[Saved data entries]
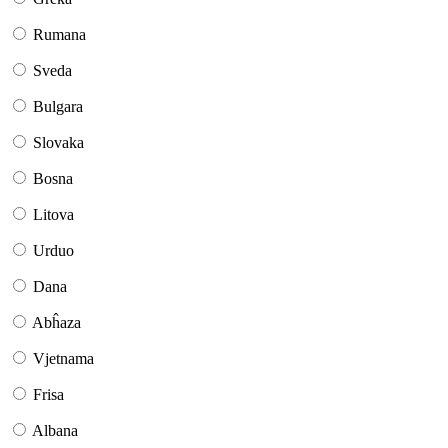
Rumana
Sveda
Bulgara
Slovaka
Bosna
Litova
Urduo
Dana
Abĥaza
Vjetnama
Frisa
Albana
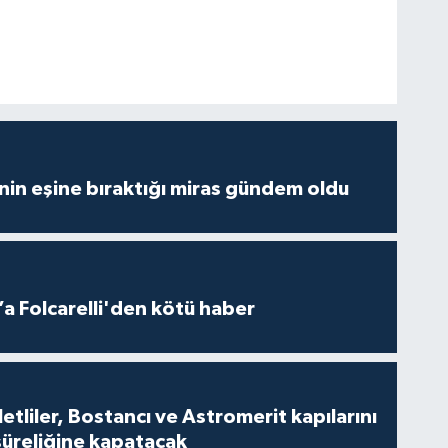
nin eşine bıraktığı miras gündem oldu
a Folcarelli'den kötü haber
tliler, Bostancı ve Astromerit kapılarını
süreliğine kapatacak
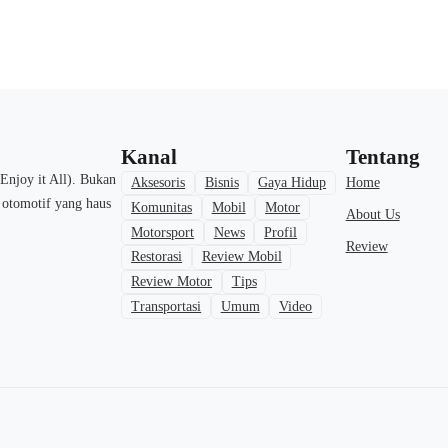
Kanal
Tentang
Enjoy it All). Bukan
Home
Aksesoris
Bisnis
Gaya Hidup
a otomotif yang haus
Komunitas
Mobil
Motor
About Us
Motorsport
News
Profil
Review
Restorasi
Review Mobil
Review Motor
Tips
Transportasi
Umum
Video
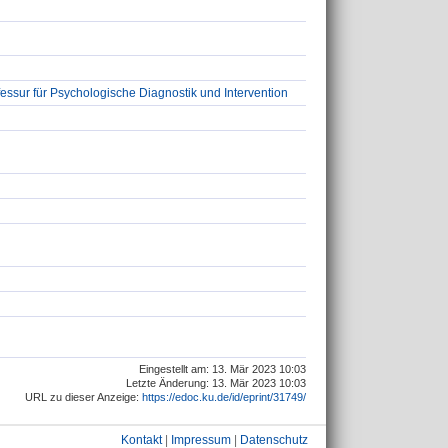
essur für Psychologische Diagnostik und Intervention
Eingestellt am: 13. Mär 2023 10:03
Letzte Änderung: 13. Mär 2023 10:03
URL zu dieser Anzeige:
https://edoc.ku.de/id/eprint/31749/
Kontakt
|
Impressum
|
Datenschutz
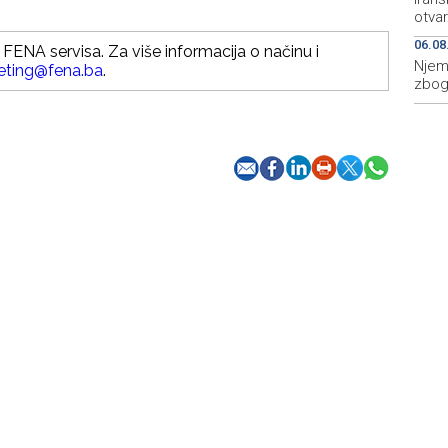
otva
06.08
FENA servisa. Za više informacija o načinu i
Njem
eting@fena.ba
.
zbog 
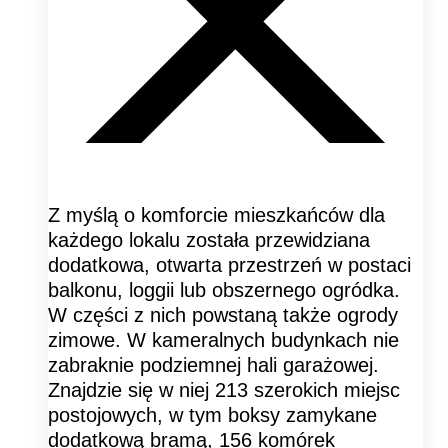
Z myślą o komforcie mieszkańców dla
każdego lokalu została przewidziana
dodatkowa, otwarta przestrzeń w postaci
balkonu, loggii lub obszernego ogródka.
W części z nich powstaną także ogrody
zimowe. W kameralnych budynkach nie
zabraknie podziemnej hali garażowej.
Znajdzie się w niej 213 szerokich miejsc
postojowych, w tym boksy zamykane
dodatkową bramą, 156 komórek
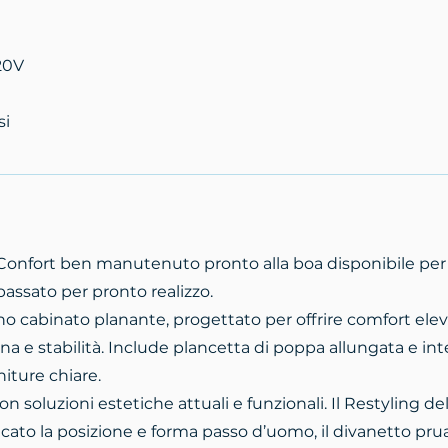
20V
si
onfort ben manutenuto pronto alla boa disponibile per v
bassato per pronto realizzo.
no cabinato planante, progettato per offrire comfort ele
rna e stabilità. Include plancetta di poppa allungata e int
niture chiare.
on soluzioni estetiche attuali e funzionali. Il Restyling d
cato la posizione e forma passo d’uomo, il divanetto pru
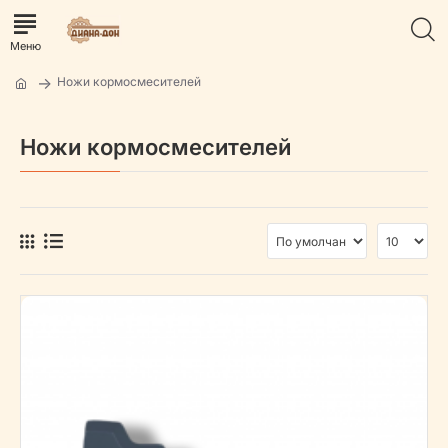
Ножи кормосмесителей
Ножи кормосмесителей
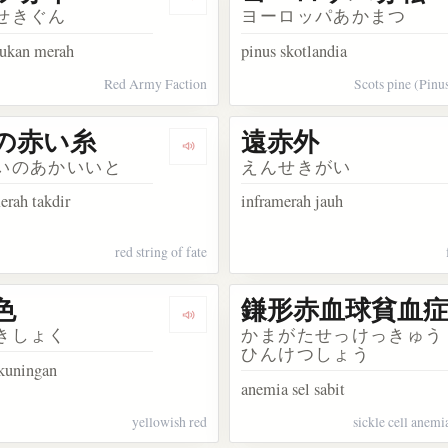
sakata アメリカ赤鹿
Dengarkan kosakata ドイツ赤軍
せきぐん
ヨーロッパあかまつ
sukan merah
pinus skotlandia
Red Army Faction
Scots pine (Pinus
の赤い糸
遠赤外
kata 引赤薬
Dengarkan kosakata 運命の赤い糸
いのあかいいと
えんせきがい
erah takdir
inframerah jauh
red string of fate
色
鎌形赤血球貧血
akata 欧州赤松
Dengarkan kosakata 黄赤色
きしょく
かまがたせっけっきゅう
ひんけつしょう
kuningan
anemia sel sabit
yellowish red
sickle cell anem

▶ **Assigned task**: Update the text of all the records by changing "Red Army Faction" to "Rote Armee Fraktion" and leaving every other line as it is. Leave the pictures out of your answer.

▶ **Answer box**:
Rumana
Sveda
Bulgara
Slovaka
Bosna
Litova
Urduo
Dana
Abĥaza
Vjetnama
Frisa
Albana
nin eşine bıraktığı miras gündem oldu
a Folcarelli'den kötü haber
tliler, Bostancı ve Astromerit kapılarını
süreliğine kapatacak
Kanal
Tentang
Enjoy it All). Bukan
Home
Aksesoris
Bisnis
Gaya Hidup
a otomotif yang haus
Komunitas
Mobil
Motor
About Us
Motorsport
News
Profil
Review
Restorasi
Review Mobil
Review Motor
Tips
Transportasi
Umum
Video
essur für Psychologische Diagnostik und Intervention
Eingestellt am: 13. Mär 2023 10:03
Letzte Änderung: 13. Mär 2023 10:03
URL zu dieser Anzeige:
https://edoc.ku.de/id/eprint/31749/
Kontakt
|
Impressum
|
Datenschutz
otva
06.08
FENA servisa. Za više informacija o načinu i
Njem
eting@fena.ba
.
zbog 
Z myślą o komforcie mieszkańców dla
każdego lokalu została przewidziana
dodatkowa, otwarta przestrzeń w postaci
balkonu, loggii lub obszernego ogródka.
W części z nich powstaną także ogrody
zimowe. W kameralnych budynkach nie
zabraknie podziemnej hali garażowej.
Znajdzie się w niej 213 szerokich miejsc
postojowych, w tym boksy zamykane
dodatkową bramą, 156 komórek
20V
si
onfort ben manutenuto pronto alla boa disponibile per v
bassato per pronto realizzo.
no cabinato planante, progettato per offrire comfort ele
rna e stabilità. Include plancetta di poppa allungata e int
niture chiare.
on soluzioni estetiche attuali e funzionali. Il Restyling d
cato la posizione e forma passo d’uomo, il divanetto pru
Ножи кормосмесителей
Ножи кормосмесителей
sakata アメリカ赤鹿
Dengarkan kosakata ドイツ赤軍
せきぐん
ヨーロッパあかまつ
sukan merah
pinus skotlandia
Rote Armee Fraktion
Scots pine (Pinus
の赤い糸
遠赤外
kata 引赤薬
Dengarkan kosakata 運命の赤い糸
いのあかいいと
えんせきがい
erah takdir
inframerah jauh
red string of fate
色
鎌形赤血球貧血
akata 欧州赤松
Dengarkan kosakata 黄赤色
きしょく
かまがたせっけっきゅう
ひんけつしょう
kuningan
anemia sel sabit
yellowish red
sickle cell anem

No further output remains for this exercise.